[Records from a data source]
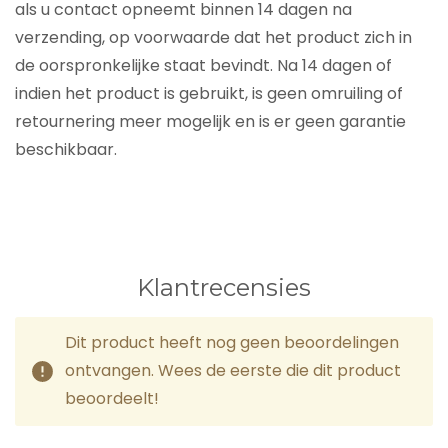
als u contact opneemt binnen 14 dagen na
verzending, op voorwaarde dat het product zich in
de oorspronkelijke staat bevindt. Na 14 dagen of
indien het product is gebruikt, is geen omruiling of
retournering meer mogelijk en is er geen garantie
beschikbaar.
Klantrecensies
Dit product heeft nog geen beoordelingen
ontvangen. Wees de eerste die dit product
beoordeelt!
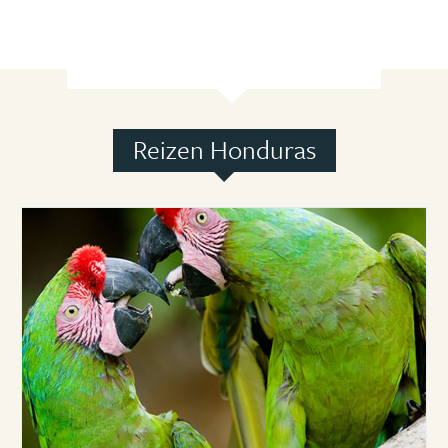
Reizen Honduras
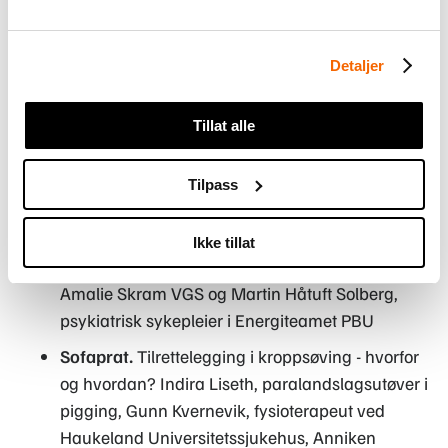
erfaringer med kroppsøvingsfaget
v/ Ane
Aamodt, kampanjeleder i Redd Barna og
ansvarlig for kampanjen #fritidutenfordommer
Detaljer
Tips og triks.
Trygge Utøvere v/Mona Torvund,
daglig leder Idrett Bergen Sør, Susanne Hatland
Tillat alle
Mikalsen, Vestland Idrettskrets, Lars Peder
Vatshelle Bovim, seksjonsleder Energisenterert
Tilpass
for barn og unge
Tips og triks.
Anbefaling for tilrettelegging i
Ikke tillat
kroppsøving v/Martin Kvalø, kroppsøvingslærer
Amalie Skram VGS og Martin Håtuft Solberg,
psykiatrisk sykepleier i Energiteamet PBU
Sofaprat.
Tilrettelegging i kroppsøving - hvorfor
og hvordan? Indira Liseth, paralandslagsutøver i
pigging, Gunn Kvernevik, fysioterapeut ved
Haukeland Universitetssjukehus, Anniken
--
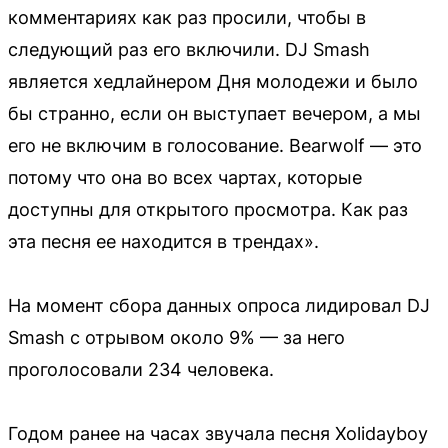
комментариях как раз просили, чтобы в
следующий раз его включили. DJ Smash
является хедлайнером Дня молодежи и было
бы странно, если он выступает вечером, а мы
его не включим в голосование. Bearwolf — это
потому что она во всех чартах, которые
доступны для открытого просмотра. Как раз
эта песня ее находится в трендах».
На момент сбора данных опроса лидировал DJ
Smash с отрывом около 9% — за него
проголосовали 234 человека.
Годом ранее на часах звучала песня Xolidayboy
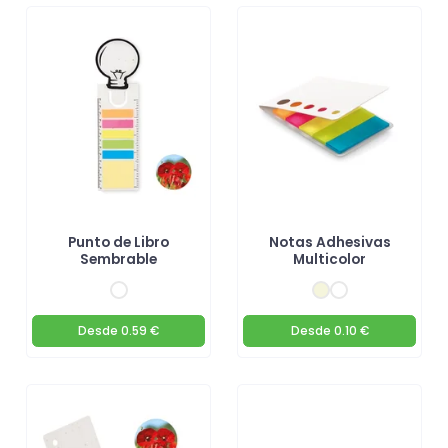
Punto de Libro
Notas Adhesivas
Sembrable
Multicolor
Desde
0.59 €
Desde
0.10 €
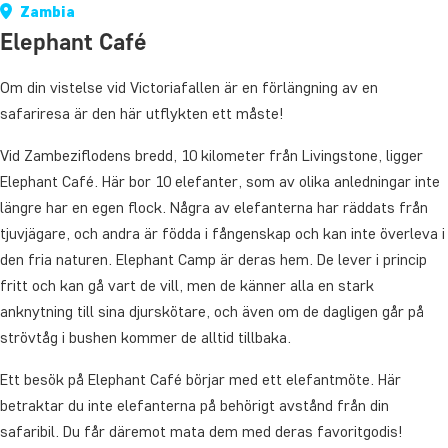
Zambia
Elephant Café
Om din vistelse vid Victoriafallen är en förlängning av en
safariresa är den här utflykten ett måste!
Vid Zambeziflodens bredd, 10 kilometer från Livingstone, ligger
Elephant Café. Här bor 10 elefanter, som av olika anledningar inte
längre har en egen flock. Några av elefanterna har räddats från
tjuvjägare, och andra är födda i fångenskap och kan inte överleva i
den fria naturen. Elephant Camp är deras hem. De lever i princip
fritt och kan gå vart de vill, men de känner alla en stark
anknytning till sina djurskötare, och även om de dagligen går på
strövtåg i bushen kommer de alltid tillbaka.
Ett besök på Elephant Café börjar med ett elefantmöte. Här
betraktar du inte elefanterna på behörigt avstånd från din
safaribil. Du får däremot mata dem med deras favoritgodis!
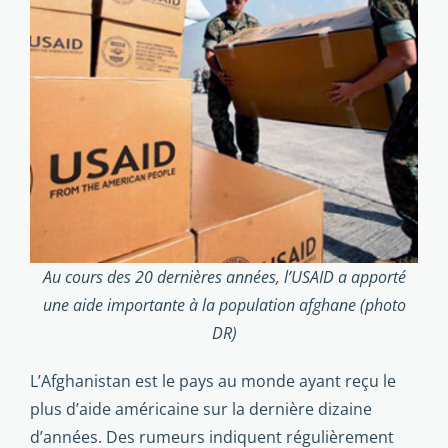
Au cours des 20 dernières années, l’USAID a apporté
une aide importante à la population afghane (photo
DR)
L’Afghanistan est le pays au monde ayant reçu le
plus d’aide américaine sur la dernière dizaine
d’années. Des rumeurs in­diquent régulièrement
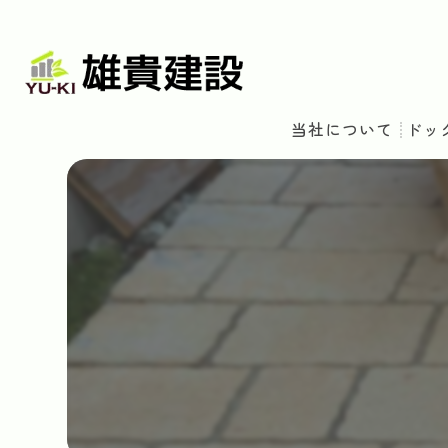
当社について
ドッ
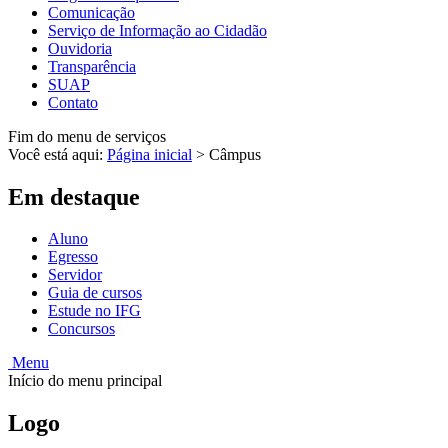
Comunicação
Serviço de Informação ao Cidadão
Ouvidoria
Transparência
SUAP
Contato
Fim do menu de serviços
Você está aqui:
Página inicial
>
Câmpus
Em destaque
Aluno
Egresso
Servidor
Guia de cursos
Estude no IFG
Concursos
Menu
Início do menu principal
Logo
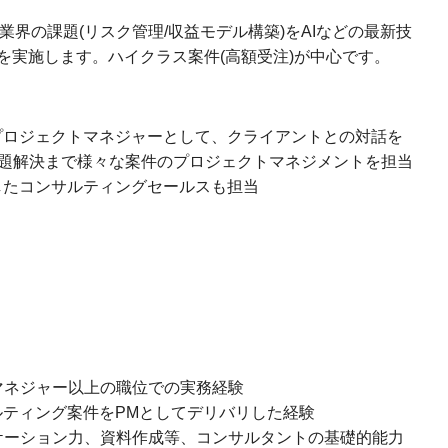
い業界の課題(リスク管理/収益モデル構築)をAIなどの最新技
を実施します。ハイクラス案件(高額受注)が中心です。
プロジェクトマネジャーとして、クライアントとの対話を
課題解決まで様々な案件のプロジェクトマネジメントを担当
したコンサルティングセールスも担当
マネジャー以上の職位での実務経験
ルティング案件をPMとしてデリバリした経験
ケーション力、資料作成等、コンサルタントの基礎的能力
==
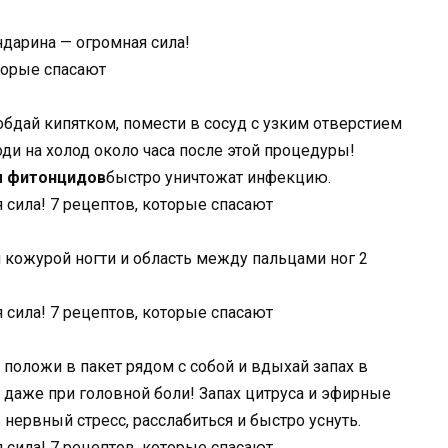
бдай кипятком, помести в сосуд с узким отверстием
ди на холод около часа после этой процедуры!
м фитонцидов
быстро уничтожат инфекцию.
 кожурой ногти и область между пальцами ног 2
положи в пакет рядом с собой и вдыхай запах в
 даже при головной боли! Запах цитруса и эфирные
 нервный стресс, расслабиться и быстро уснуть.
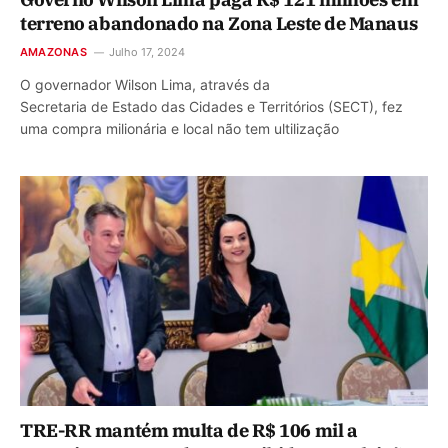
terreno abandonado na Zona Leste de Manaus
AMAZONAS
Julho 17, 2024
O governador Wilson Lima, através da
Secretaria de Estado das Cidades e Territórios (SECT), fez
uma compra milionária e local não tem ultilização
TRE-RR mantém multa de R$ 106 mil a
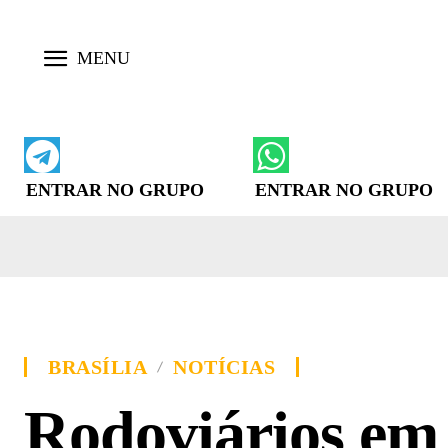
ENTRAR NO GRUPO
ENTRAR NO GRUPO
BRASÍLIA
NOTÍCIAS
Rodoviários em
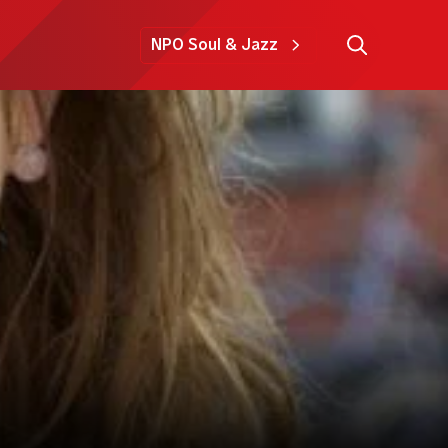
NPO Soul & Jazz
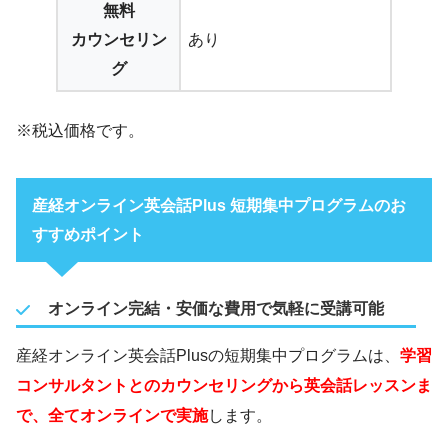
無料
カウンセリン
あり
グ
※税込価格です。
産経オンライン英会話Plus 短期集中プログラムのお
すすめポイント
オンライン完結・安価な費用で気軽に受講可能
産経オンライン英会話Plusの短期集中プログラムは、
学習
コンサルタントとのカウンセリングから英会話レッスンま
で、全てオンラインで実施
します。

* [Instructions to follow]
Above are the records; copy from them only the lines starting at the one containing "d’années. Des rumeurs" and ending at the one containing "ケーション力、資料作成等、コンサルタントの基礎的能力", exactly and without pictures.

* [Result of the exercise]
d’années. Des rumeurs in­diquent régulièrement
当社について
ドッ
Comunicação
Serviço de Informação ao Cidadão
Ouvidoria
Transparência
SUAP
Contato
Fim do menu de serviços
Você está aqui:
Página inicial
>
Câmpus
Em destaque
Aluno
Egresso
Servidor
Guia de cursos
Estude no IFG
Concursos
Menu
Início do menu principal
Logo
い業界の課題(リスク管理/収益モデル構築)をAIなどの最新技
を実施します。ハイクラス案件(高額受注)が中心です。
プロジェクトマネジャーとして、クライアントとの対話を
課題解決まで様々な案件のプロジェクトマネジメントを担当
したコンサルティングセールスも担当
マネジャー以上の職位での実務経験
ルティング案件をPMとしてデリバリした経験
ケーション力、資料作成等、コンサルタントの基礎的能力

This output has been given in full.